▸ **Written request**
Put every line of the records below into a numbered list, leaving out any blank lines.

-- START OF Exercise materials --

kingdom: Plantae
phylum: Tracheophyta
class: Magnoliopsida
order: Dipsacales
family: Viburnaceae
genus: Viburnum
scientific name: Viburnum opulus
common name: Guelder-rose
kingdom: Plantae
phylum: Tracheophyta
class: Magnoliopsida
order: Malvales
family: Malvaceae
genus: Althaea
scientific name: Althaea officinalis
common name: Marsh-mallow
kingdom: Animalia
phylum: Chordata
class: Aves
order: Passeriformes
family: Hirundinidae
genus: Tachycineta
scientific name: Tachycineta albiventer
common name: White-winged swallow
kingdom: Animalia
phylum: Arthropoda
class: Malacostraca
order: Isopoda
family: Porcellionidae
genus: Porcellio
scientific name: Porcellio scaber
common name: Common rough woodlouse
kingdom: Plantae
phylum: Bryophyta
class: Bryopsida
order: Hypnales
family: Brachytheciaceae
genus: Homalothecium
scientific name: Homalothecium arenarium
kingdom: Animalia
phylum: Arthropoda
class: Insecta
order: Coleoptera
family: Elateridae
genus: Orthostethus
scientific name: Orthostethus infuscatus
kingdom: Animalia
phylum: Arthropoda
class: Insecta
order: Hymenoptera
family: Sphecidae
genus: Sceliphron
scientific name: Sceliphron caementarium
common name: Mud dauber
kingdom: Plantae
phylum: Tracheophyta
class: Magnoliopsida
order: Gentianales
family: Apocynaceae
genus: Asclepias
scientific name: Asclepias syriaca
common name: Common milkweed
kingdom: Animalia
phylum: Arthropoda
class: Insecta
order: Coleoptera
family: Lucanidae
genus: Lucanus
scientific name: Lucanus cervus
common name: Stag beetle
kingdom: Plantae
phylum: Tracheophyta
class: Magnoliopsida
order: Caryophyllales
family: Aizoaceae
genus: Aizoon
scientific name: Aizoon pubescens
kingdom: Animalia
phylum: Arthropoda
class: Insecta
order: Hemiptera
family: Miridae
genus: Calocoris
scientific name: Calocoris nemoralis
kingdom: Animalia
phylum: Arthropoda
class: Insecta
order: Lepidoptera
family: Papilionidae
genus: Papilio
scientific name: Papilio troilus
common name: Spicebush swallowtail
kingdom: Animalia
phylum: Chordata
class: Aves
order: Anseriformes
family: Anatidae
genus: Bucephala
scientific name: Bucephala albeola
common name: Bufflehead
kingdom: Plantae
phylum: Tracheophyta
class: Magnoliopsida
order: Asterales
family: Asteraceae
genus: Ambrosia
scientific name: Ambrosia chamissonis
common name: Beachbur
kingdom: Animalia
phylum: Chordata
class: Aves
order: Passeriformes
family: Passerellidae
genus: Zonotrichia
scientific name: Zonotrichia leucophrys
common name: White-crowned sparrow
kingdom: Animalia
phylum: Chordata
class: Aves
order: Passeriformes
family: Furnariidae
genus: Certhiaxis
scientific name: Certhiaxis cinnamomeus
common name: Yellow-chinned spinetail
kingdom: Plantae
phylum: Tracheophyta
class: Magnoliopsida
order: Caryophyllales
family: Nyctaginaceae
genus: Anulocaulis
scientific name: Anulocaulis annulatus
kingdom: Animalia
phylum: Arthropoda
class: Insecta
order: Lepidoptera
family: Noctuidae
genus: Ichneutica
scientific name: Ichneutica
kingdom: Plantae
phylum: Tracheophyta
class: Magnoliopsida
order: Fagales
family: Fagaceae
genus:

-- END OF Exercise materials --

▸ **Response to this task**
1. kingdom: Plantae
2. phylum: Tracheophyta
3. class: Magnoliopsida
4. order: Dipsacales
5. family: Viburnaceae
6. genus: Viburnum
7. scientific name: Viburnum opulus
8. common name: Guelder-rose
9. kingdom: Plantae
10. phylum: Tracheophyta
11. class: Magnoliopsida
12. order: Malvales
13. family: Malvaceae
14. genus: Althaea
15. scientific name: Althaea officinalis
16. common name: Marsh-mallow
17. kingdom: Animalia
18. phylum: Chordata
19. class: Aves
20. order: Passeriformes
21. family: Hirundinidae
22. genus: Tachycineta
23. scientific name: Tachycineta albiventer
24. common name: White-winged swallow
25. kingdom: Animalia
26. phylum: Arthropoda
27. class: Malacostraca
28. order: Isopoda
29. family: Porcellionidae
30. genus: Porcellio
31. scientific name: Porcellio scaber
32. common name: Common rough woodlouse
33. kingdom: Plantae
34. phylum: Bryophyta
35. class: Bryopsida
36. order: Hypnales
37. family: Brachytheciaceae
38. genus: Homalothecium
39. scientific name: Homalothecium arenarium
40. kingdom: Animalia
41. phylum: Arthropoda
42. class: Insecta
43. order: Coleoptera
44. family: Elateridae
45. genus: Orthostethus
46. scientific name: Orthostethus infuscatus
47. kingdom: Animalia
48. phylum: Arthropoda
49. class: Insecta
50. order: Hymenoptera
51. family: Sphecidae
52. genus: Sceliphron
53. scientific name: Sceliphron caementarium
54. common name: Mud dauber
55. kingdom: Plantae
56. phylum: Tracheophyta
57. class: Magnoliopsida
58. order: Gentianales
59. family: Apocynaceae
60. genus: Asclepias
61. scientific name: Asclepias syriaca
62. common name: Common milkweed
63. kingdom: Animalia
64. phylum: Arthropoda
65. class: Insecta
66. order: Coleoptera
67. family: Lucanidae
68. genus: Lucanus
69. scientific name: Lucanus cervus
70. common name: Stag beetle
71. kingdom: Plantae
72. phylum: Tracheophyta
73. class: Magnoliopsida
74. order: Caryophyllales
75. family: Aizoaceae
76. genus: Aizoon
77. scientific name: Aizoon pubescens
78. kingdom: Animalia
79. phylum: Arthropoda
80. class: Insecta
81. order: Hemiptera
82. family: Miridae
83. genus: Calocoris
84. scientific name: Calocoris nemoralis
85. kingdom: Animalia
86. phylum: Arthropoda
87. class: Insecta
88. order: Lepidoptera
89. family: Papilionidae
90. genus: Papilio
91. scientific name: Papilio troilus
92. common name: Spicebush swallowtail
93. kingdom: Animalia
94. phylum: Chordata
95. class: Aves
96. order: Anseriformes
97. family: Anatidae
98. genus: Bucephala
99. scientific name: Bucephala albeola
100. common name: Bufflehead
101. kingdom: Plantae
102. phylum: Tracheophyta
103. class: Magnoliopsida
104. order: Asterales
105. family: Asteraceae
106. genus: Ambrosia
107. scientific name: Ambrosia chamissonis
108. common name: Beachbur
109. kingdom: Animalia
110. phylum: Chordata
111. class: Aves
112. order: Passeriformes
113. family: Passerellidae
114. genus: Zonotrichia
115. scientific name: Zonotrichia leucophrys
116. common name: White-crowned sparrow
117. kingdom: Animalia
118. phylum: Chordata
119. class: Aves
120. order: Passeriformes
121. family: Furnariidae
122. genus: Certhiaxis
123. scientific name: Certhiaxis cinnamomeus
124. common name: Yellow-chinned spinetail
125. kingdom: Plantae
126. phylum: Tracheophyta
127. class: Magnoliopsida
128. order: Caryophyllales
129. family: Nyctaginaceae
130. genus: Anulocaulis
131. scientific name: Anulocaulis annulatus
132. kingdom: Animalia
133. phylum: Arthropoda
134. class: Insecta
135. order: Lepidoptera
136. family: Noctuidae
137. genus: Ichneutica
138. scientific name: Ichneutica
139. kingdom: Plantae
140. phylum: Tracheophyta
141. class: Magnoliopsida
142. order: Fagales
143. family: Fagaceae
144. genus:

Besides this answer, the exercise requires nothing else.